### EXERCISE AIM
Copy each of the items below exactly as it appears, line for line.

### DATA EXCERPTS
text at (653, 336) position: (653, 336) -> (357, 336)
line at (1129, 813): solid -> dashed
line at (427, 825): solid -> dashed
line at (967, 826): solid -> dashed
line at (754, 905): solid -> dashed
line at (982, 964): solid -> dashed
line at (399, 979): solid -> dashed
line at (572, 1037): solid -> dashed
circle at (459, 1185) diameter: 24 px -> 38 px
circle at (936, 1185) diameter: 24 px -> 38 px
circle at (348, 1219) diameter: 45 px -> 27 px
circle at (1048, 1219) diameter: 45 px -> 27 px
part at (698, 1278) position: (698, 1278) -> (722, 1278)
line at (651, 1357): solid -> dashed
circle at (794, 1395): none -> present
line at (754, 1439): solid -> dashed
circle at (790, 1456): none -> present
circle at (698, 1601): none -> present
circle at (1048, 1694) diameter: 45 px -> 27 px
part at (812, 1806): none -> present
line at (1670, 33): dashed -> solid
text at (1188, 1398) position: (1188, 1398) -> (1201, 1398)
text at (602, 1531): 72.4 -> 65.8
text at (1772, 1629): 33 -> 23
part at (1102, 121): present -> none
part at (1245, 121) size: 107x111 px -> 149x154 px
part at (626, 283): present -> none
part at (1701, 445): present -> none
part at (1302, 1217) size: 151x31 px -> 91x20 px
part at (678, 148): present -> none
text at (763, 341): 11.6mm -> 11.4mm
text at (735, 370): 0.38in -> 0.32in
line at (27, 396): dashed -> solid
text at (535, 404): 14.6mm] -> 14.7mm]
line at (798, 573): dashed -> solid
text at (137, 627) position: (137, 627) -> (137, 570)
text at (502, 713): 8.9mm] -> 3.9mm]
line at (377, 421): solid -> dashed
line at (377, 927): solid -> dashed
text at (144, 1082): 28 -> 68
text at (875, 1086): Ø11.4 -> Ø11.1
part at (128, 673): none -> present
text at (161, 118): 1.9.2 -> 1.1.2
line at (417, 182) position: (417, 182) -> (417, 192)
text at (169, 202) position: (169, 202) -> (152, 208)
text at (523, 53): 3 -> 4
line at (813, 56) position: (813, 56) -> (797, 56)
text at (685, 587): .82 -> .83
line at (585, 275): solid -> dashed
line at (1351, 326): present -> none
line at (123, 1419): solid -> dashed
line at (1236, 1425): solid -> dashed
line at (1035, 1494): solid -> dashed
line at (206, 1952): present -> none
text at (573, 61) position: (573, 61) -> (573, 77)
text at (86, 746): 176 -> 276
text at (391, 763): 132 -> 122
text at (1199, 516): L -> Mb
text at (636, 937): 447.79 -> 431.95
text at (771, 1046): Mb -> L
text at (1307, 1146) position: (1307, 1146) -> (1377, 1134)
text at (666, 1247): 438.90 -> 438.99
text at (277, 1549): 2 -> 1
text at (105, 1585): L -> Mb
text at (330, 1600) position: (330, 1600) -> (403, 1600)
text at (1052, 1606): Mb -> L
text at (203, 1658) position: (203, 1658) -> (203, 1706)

### RESULT
text at (653, 336) position: (653, 336) -> (357, 336)
line at (1129, 813): solid -> dashed
line at (427, 825): solid -> dashed
line at (967, 826): solid -> dashed
line at (754, 905): solid -> dashed
line at (982, 964): solid -> dashed
line at (399, 979): solid -> dashed
line at (572, 1037): solid -> dashed
circle at (459, 1185) diameter: 24 px -> 38 px
circle at (936, 1185) diameter: 24 px -> 38 px
circle at (348, 1219) diameter: 45 px -> 27 px
circle at (1048, 1219) diameter: 45 px -> 27 px
part at (698, 1278) position: (698, 1278) -> (722, 1278)
line at (651, 1357): solid -> dashed
circle at (794, 1395): none -> present
line at (754, 1439): solid -> dashed
circle at (790, 1456): none -> present
circle at (698, 1601): none -> present
circle at (1048, 1694) diameter: 45 px -> 27 px
part at (812, 1806): none -> present
line at (1670, 33): dashed -> solid
text at (1188, 1398) position: (1188, 1398) -> (1201, 1398)
text at (602, 1531): 72.4 -> 65.8
text at (1772, 1629): 33 -> 23
part at (1102, 121): present -> none
part at (1245, 121) size: 107x111 px -> 149x154 px
part at (626, 283): present -> none
part at (1701, 445): present -> none
part at (1302, 1217) size: 151x31 px -> 91x20 px
part at (678, 148): present -> none
text at (763, 341): 11.6mm -> 11.4mm
text at (735, 370): 0.38in -> 0.32in
line at (27, 396): dashed -> solid
text at (535, 404): 14.6mm] -> 14.7mm]
line at (798, 573): dashed -> solid
text at (137, 627) position: (137, 627) -> (137, 570)
text at (502, 713): 8.9mm] -> 3.9mm]
line at (377, 421): solid -> dashed
line at (377, 927): solid -> dashed
text at (144, 1082): 28 -> 68
text at (875, 1086): Ø11.4 -> Ø11.1
part at (128, 673): none -> present
text at (161, 118): 1.9.2 -> 1.1.2
line at (417, 182) position: (417, 182) -> (417, 192)
text at (169, 202) position: (169, 202) -> (152, 208)
text at (523, 53): 3 -> 4
line at (813, 56) position: (813, 56) -> (797, 56)
text at (685, 587): .82 -> .83
line at (585, 275): solid -> dashed
line at (1351, 326): present -> none
line at (123, 1419): solid -> dashed
line at (1236, 1425): solid -> dashed
line at (1035, 1494): solid -> dashed
line at (206, 1952): present -> none
text at (573, 61) position: (573, 61) -> (573, 77)
text at (86, 746): 176 -> 276
text at (391, 763): 132 -> 122
text at (1199, 516): L -> Mb
text at (636, 937): 447.79 -> 431.95
text at (771, 1046): Mb -> L
text at (1307, 1146) position: (1307, 1146) -> (1377, 1134)
text at (666, 1247): 438.90 -> 438.99
text at (277, 1549): 2 -> 1
text at (105, 1585): L -> Mb
text at (330, 1600) position: (330, 1600) -> (403, 1600)
text at (1052, 1606): Mb -> L
text at (203, 1658) position: (203, 1658) -> (203, 1706)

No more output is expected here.